» Task objective
In this exercise, retype exactly and only the lines from the top of the entries below through the line that holds "left ear: (463, 380)", omitting pictures.

(Joint position lists)
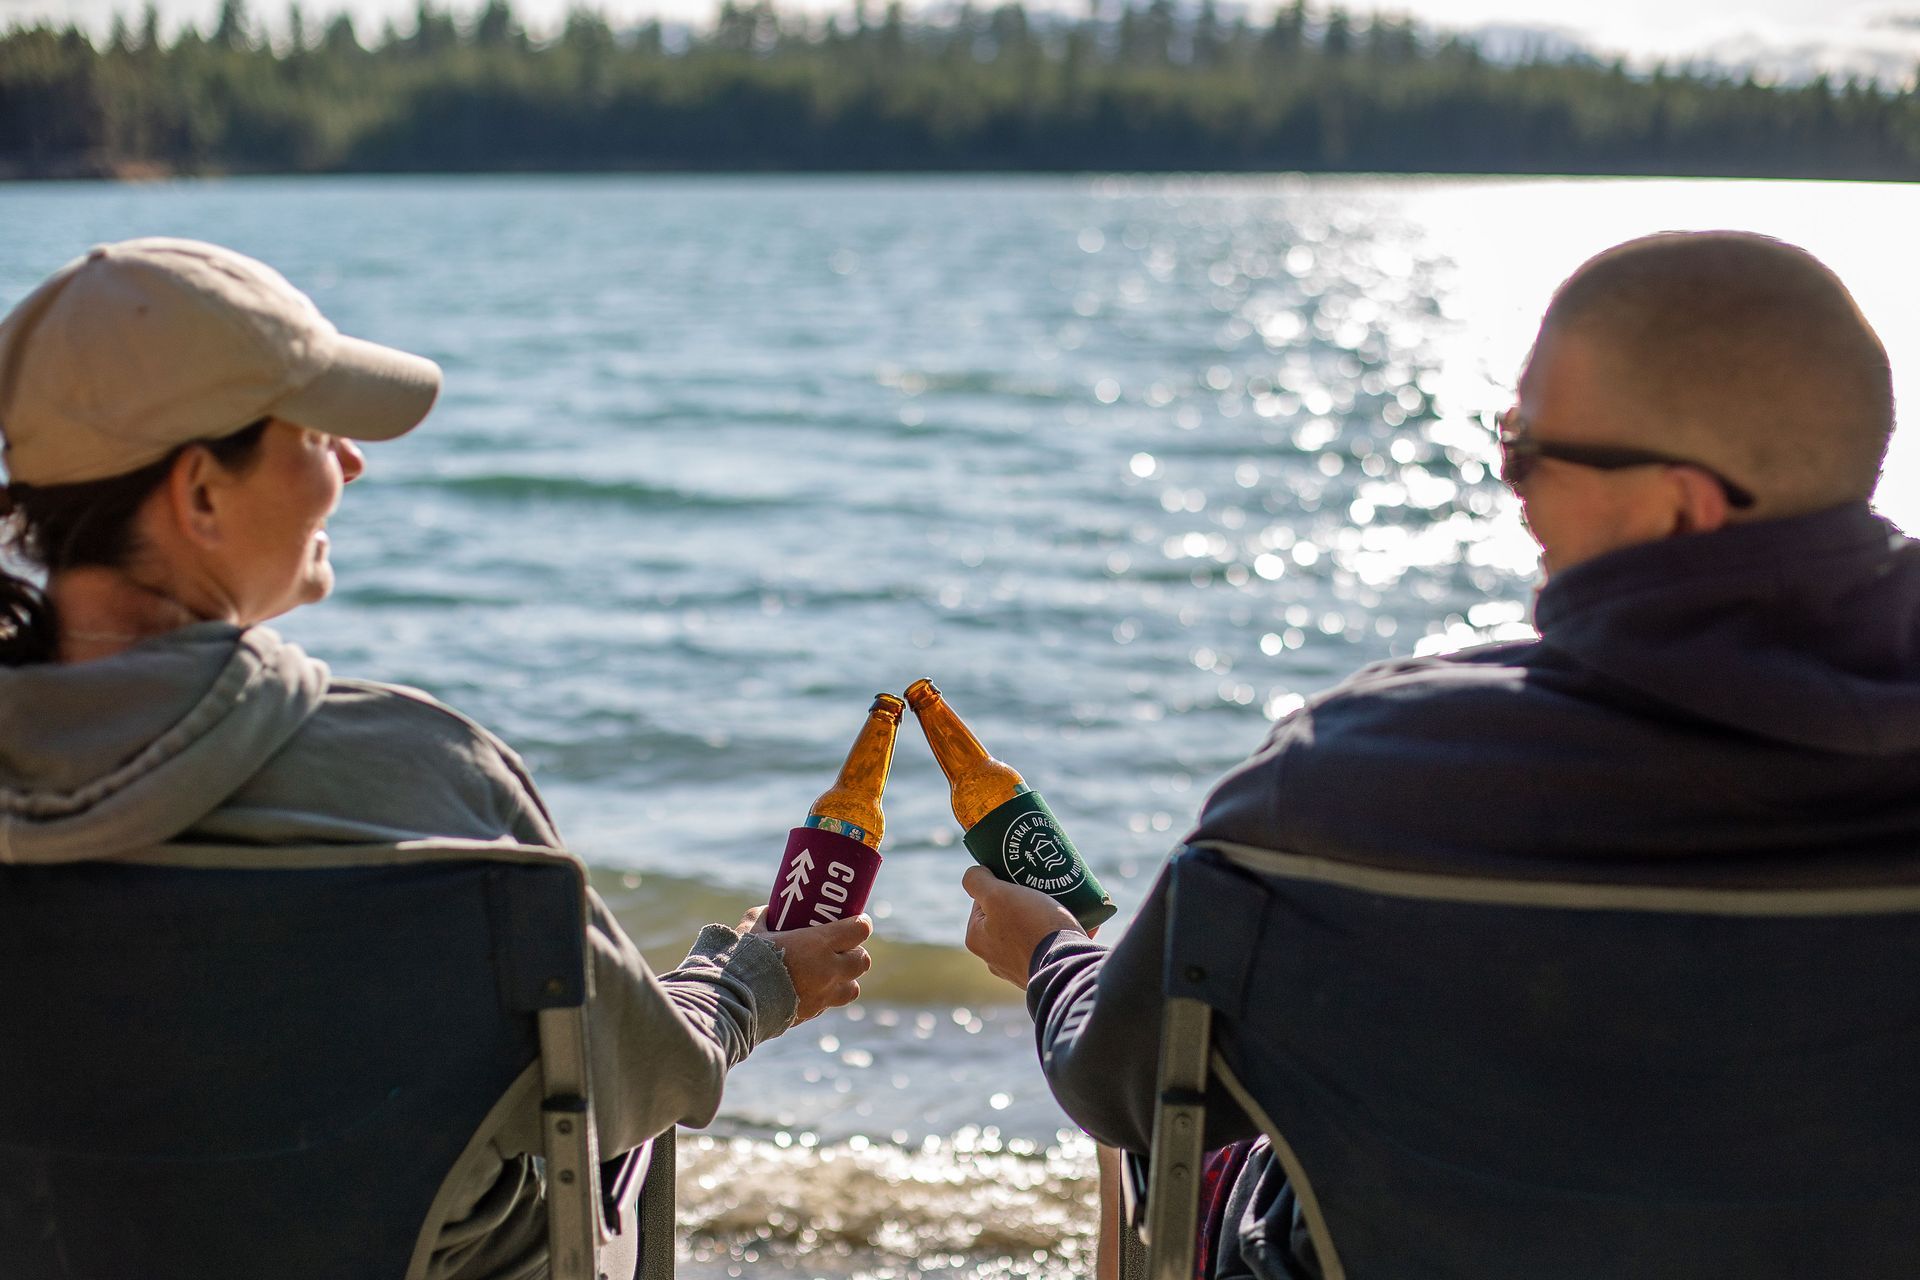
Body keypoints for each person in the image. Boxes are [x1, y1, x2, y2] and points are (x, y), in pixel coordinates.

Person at [958, 230, 1920, 1276]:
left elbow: (1124, 1083)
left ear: (1679, 502)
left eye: (1528, 453)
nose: (1511, 488)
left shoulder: (1346, 791)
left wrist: (1053, 956)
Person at [0, 237, 873, 1279]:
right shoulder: (427, 781)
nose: (352, 462)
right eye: (318, 432)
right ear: (199, 494)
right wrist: (746, 980)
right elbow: (637, 1082)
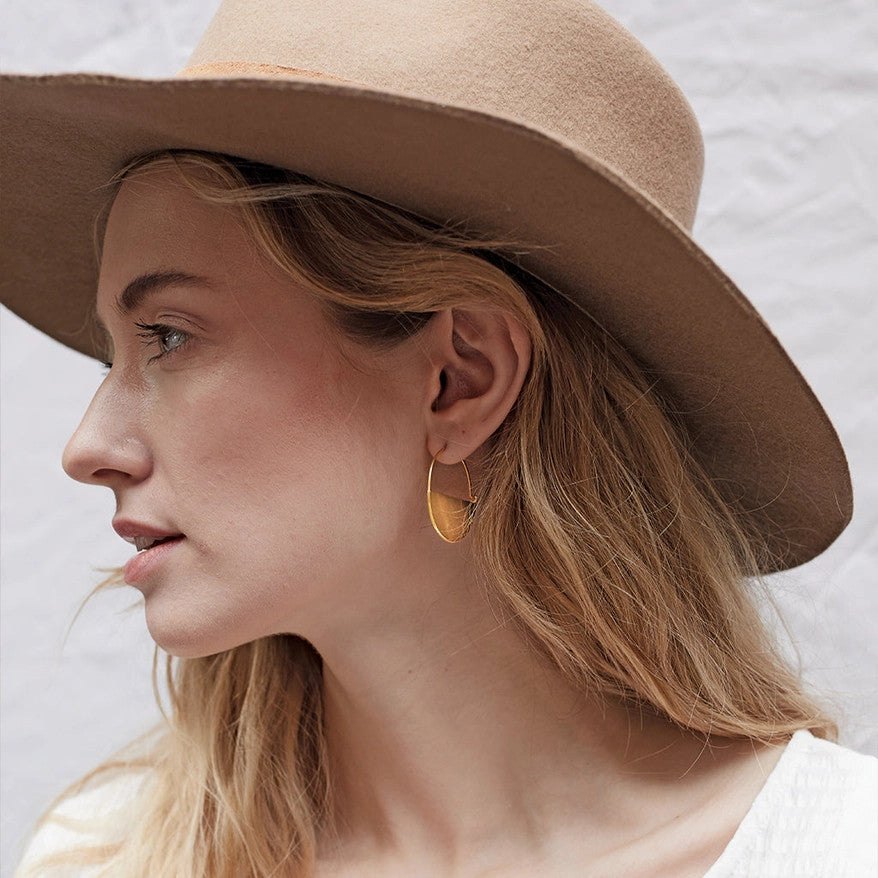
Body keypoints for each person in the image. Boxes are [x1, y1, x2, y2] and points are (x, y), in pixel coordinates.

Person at [2, 1, 875, 876]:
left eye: (168, 336)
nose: (88, 446)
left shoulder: (832, 852)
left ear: (463, 380)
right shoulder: (101, 859)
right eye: (115, 354)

» Result of the task
Body keypoints for each person in the image. Boxes are [x1, y1, x2, y2] and points are (x, y), in pixel coordinates.

Person at [958, 230, 1920, 1276]:
left elbow: (1124, 1083)
left ear: (1679, 502)
left eye: (1528, 453)
nose: (1511, 488)
left shoulder: (1346, 791)
left wrist: (1053, 956)
Person at [0, 237, 873, 1279]:
right shoulder: (427, 781)
nose: (352, 462)
right eye: (318, 432)
right ear: (199, 494)
right wrist: (746, 980)
right elbow: (637, 1082)
Body keypoints for each person in the image. Boxes are [x1, y1, x2, y2] and points are (x, y), in pixel coordinates.

Person at [2, 1, 875, 876]:
left eye: (168, 336)
nose: (88, 446)
left shoulder: (832, 852)
left ear: (463, 380)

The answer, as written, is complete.